Asymmetry of information:
rABOP’s local fund managers actively take part in the companies they invest in. By doing so, they improve governance structures and increase the transparency of the SMEs, which paves the way for transactional lending by other investors and local financial intermediaries.
rABOP’s local fund managers help build corporate governance structures that transform partly informal SMEs into formal businesses. Moreover, by providing access to finance, rABOP enables SMEs to grow. The jobs created in the process are formal, which widens the local governments’ tax base.
Lack of collateral:
rABOP provides equity as long-term risk capital invested on the basis of the economic prospects of the company’s business plan and management. Thus strengthened, the capital base allows the SMEs to significantly improve its access to debt finance. The equity investment therefore functions as collateral.
Lack of financial capacity:
rABOP provides equity as long-term risk capital, the scarcest type of capital for SMEs. Getting access to long-term risk capital enhances the financial capacity of a firm dramatically.
Lack of SME access to skills / knowledge markets:
The local fund managers, originally trained by public funders’ technical assistance initiatives, now engage in institutional capacity-building, as they take active part in the development of the SMEs they invest in.
Unavailability of financial products tailored to SME needs:
The core objective of rABOP is to provide access to private long-term risk capital, which is currently unavailable in developing countries.
Lack of institutional capacity of financial intermediaries:
rABOP I and II build on an emerging landscape of local private equity fund managers. The public-private partnership character of rABOP I and II enables managers to increase their institutional capacity by way of technical assistance facilities. rABOP III will sustain the landscape with purely private capital, thereby allowing public funders to exit.
High transaction costs for financial intermediaries to serve SMEs:
The provision of risk capital lowers transaction costs by reducing uncertainty and risk.
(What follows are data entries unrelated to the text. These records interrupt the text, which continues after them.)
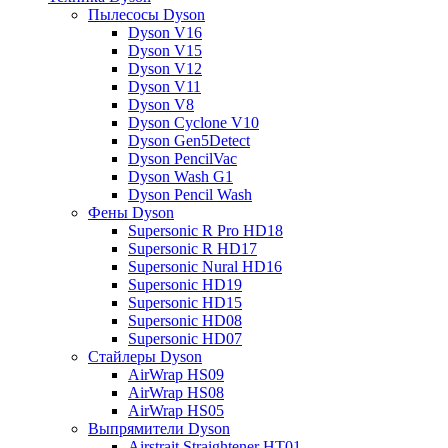
Пылесосы Dyson
Dyson V16
Dyson V15
Dyson V12
Dyson V11
Dyson V8
Dyson Cyclone V10
Dyson Gen5Detect
Dyson PencilVac
Dyson Wash G1
Dyson Pencil Wash
Фены Dyson
Supersonic R Pro HD18
Supersonic R HD17
Supersonic Nural HD16
Supersonic HD19
Supersonic HD15
Supersonic HD08
Supersonic HD07
Стайлеры Dyson
AirWrap HS09
AirWrap HS08
AirWrap HS05
Выпрямители Dyson
Airstrait Straightener HT01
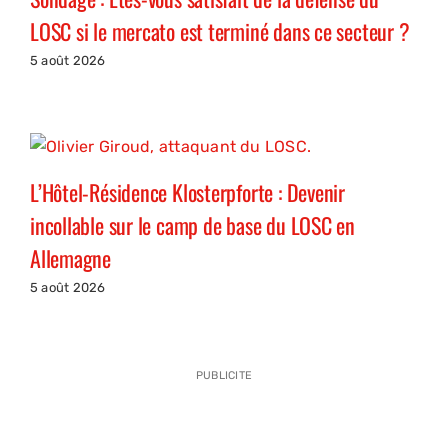
LOSC si le mercato est terminé dans ce secteur ?
5 août 2026
L’Hôtel-Résidence Klosterpforte : Devenir
incollable sur le camp de base du LOSC en
Allemagne
5 août 2026
PUBLICITE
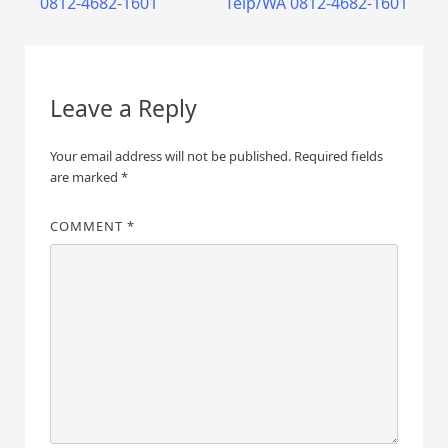
0812-4682-1601
Telp/WA 0812-4682-1601
Leave a Reply
Your email address will not be published.
Required fields
are marked
*
COMMENT
*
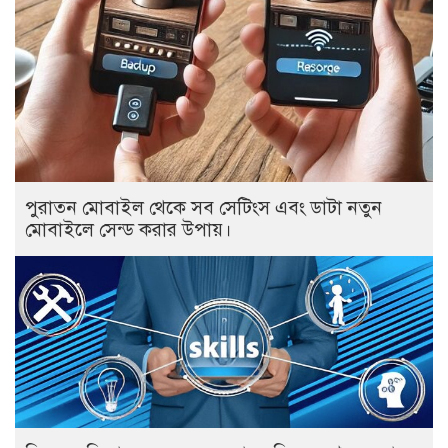
পুরাতন মোবাইল থেকে সব সেটিংস এবং ডাটা নতুন
মোবাইলে সেন্ড করার উপায়।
Higher fund volumes subsequently overcome the obstacle of substantial fixed costs.
Underdeveloped local capital markets (term local currency funding, exit options for SME equity):
A key objective of rABOP is to develop a market for SME private equity in BOP countries by offering an attractive and convenient investment vehicle to a broad range of private investors. Exit is possible through an initial public offering, whereby rABOP strengthens the market for listed SMEs, or trade sale, which allows market consolidation.
General barriers to SME development related to investment climate:
Local funds financing SMEs within the rABOP framework allow firms to set foot in the formal economy. Creating formal jobs broadens the tax base. A broad and stable tax base is a necessary condition for effective institution-building. These institutions become accountable to the taxpayers and adapt to their specific needs. rABOP therefore creates spillovers for all entrepreneurial activity.
Lack of financing to women entrepreneurs:
rABOP allows fund managers to place an explicit focus on female entrepreneurs. By way of illustration, a South African fund in which rABOP I is invested has a black empowerment focus.